Belisca e sopra?

Por: Chiachiri Filho

Tive uma colega, a Vilma, cujas unhas eram bem longas e muito bem tratadas. Salvo engano, ela adorava e se orgulhava de suas unhas. Trabalhava como secretária e datilografava com invejável rapidez. Batia com a polpa dos dedos nas teclas e jamais as suas unhas serviram-lhe de embaraço.

Não há dúvida de que as unhas enfeitam as mãos femininas. Cortadas, lixadas, esmaltadas, elas complementam a beleza de mãos bem cuidadas. Suas cores vivas e brilhantes atraem os nossos olhares. Gosto do rosa, do vermelho, do lilás e de todas as suas tonalidades. Gosto das mãos macias que portam o cheiro do esmalte em suas extremidades.

Sedutoras, as mulheres têm em suas unhas mais um elemento dessa sedução. Ah! Como é bom sentir os dedos femininos penetrando e acariciando os nossos cabelos. Ah! Como é irresistível o deslizar de unhas pelo nosso corpo. Elas nos arrepiam, estimulam, revigoram e acendem a fogueira dos nossos desejos.

As unhas que acariciam e seduzem também podem se transformar numa arma perigosa.As unhas maternas, por exemplo, tornam os filhos mais comportados. Se o beliscão doer muito, logo virá o sopro benfazejo. As unhas das amantes, ao contrário, podem ser ferinas e violentas. Elas rasgam e sangram sem piedade e, aplicadas nas regiões vulneráveis, deixam o homem completamente abatido.

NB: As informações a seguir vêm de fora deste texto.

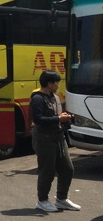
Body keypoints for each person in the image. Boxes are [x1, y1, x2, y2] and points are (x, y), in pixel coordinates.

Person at [30, 70, 80, 212]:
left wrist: (66, 118)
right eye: (56, 82)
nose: (58, 85)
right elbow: (38, 119)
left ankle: (61, 199)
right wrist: (58, 118)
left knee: (67, 169)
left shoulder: (55, 97)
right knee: (47, 171)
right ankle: (42, 200)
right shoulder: (37, 99)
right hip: (44, 139)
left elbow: (57, 116)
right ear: (49, 83)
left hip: (59, 137)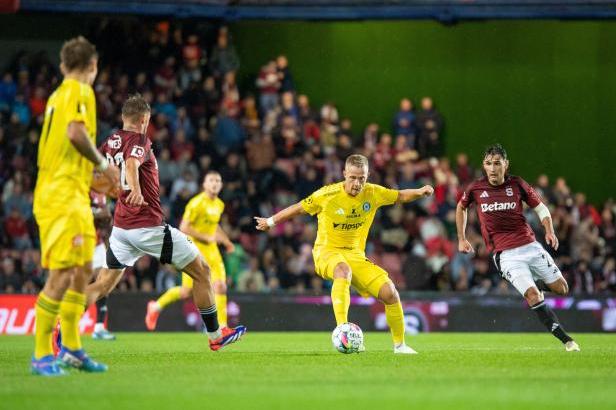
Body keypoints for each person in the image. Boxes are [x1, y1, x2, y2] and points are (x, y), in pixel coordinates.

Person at [92, 94, 246, 351]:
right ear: (144, 119)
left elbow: (97, 175)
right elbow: (131, 163)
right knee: (202, 272)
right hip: (148, 226)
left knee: (103, 284)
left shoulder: (110, 141)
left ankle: (62, 320)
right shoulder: (140, 139)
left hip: (121, 229)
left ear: (123, 117)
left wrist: (111, 192)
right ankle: (215, 334)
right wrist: (135, 188)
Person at [255, 154, 434, 354]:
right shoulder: (327, 195)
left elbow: (400, 196)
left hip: (356, 256)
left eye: (362, 178)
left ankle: (400, 346)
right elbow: (298, 208)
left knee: (390, 293)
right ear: (344, 174)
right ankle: (342, 328)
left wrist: (420, 191)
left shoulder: (373, 193)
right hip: (326, 252)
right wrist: (270, 221)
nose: (357, 183)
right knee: (343, 270)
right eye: (353, 177)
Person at [31, 36, 120, 376]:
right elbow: (74, 133)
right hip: (60, 194)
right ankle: (41, 354)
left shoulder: (57, 95)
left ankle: (72, 348)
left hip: (73, 193)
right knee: (63, 273)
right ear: (93, 67)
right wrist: (102, 164)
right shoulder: (79, 91)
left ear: (63, 64)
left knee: (83, 271)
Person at [456, 144, 580, 352]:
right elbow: (461, 207)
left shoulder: (518, 184)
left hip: (531, 246)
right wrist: (461, 237)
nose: (493, 168)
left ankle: (538, 284)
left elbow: (541, 208)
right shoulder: (476, 188)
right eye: (488, 164)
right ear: (484, 166)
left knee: (562, 289)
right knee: (532, 295)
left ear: (506, 164)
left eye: (497, 163)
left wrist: (549, 230)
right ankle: (567, 341)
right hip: (506, 255)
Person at [146, 171, 235, 331]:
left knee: (220, 286)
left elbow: (214, 226)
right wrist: (205, 237)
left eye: (218, 180)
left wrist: (227, 241)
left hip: (212, 252)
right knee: (187, 292)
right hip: (194, 252)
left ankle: (223, 326)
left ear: (221, 185)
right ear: (204, 184)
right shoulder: (196, 203)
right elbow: (184, 227)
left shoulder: (219, 204)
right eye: (211, 180)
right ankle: (156, 306)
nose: (215, 183)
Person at [90, 190, 116, 340]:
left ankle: (99, 327)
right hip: (81, 242)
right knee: (83, 285)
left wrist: (105, 218)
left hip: (98, 244)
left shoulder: (101, 193)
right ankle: (65, 324)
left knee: (104, 283)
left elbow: (107, 218)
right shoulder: (81, 186)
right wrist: (99, 215)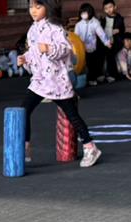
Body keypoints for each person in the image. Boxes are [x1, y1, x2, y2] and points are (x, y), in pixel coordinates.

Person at [17, 0, 102, 167]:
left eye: (38, 7)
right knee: (23, 111)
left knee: (72, 116)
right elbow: (33, 52)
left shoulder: (56, 28)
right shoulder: (32, 29)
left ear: (47, 7)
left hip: (57, 81)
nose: (33, 10)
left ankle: (90, 147)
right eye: (31, 7)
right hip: (40, 81)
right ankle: (25, 147)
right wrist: (25, 58)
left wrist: (49, 49)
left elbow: (65, 49)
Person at [75, 3, 111, 85]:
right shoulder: (78, 25)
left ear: (90, 12)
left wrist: (106, 42)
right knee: (86, 64)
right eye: (82, 13)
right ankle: (90, 78)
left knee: (94, 62)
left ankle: (96, 76)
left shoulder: (95, 22)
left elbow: (101, 33)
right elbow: (76, 37)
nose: (83, 14)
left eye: (85, 12)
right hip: (81, 48)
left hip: (92, 47)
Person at [98, 0, 126, 81]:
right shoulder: (104, 19)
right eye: (106, 8)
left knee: (110, 54)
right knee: (99, 53)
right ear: (104, 10)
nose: (108, 10)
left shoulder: (119, 18)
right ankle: (100, 74)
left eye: (110, 7)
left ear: (115, 7)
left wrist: (118, 30)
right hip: (105, 41)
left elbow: (122, 29)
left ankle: (112, 75)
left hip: (116, 41)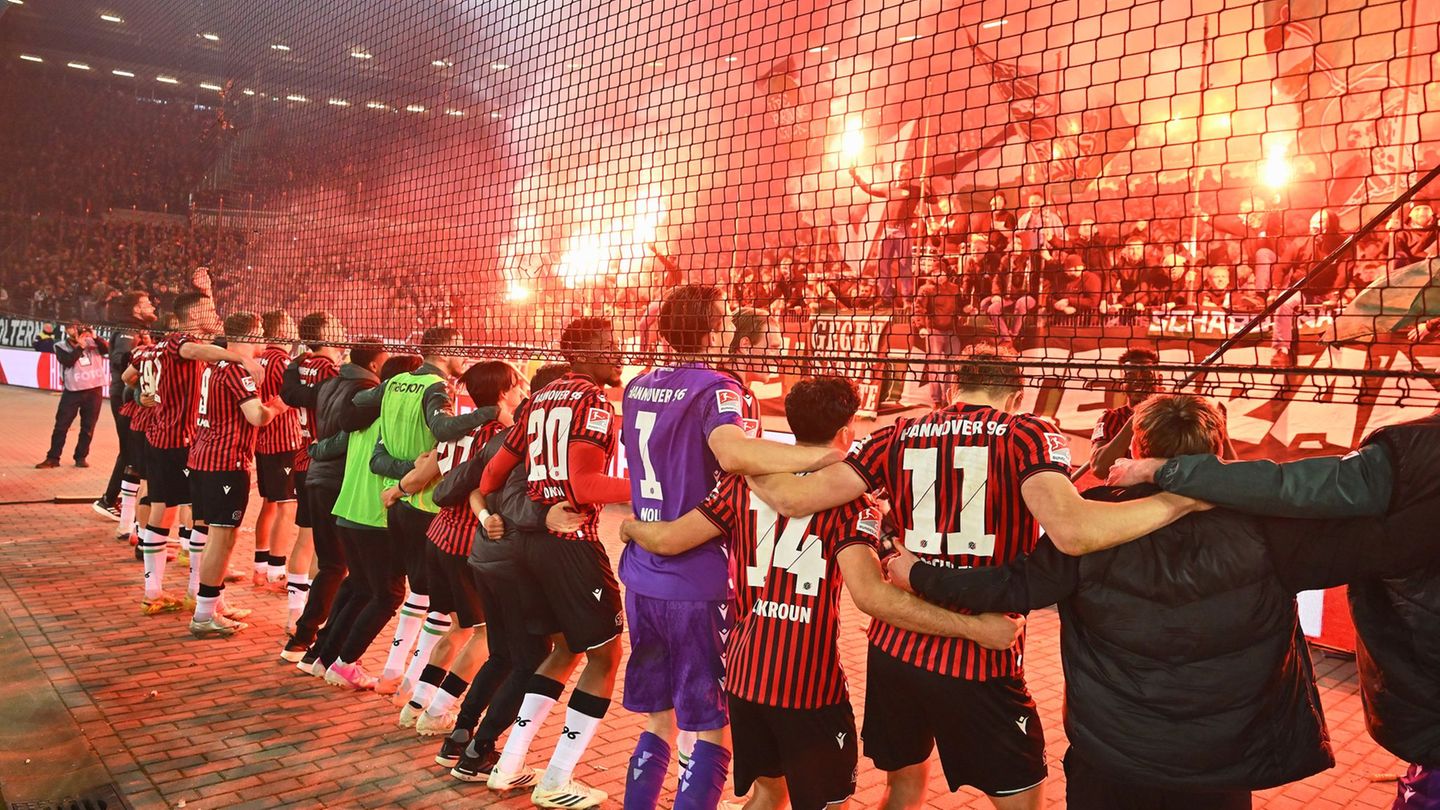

A imprensa local noticiou recentemente um fato preocupante. Um rapaz desavisado foi fazer uma visita a sua ex-companheira a fim de entregar-lhe a pensão alimentícia. Do encontro, acabou refazendo-se a relação e o rapaz, desarmado, amolecido, enfraquecido e saciado, levou um tremendo beliscão no saco escrotal. Para para fechá-lo foram precisos sete pontos. Sete pontos! Isso é que é unha! Unha de ferro que, provavelmente, foi pintada com esmalte preto, bem preto.

Portanto, prezado leitor, nem sempre após um beliscão vem um sopro balsâmico. Do beliscão de uma gata selvagem, ciumenta e traiçoeira podem vir vários pontos cirúrgicos.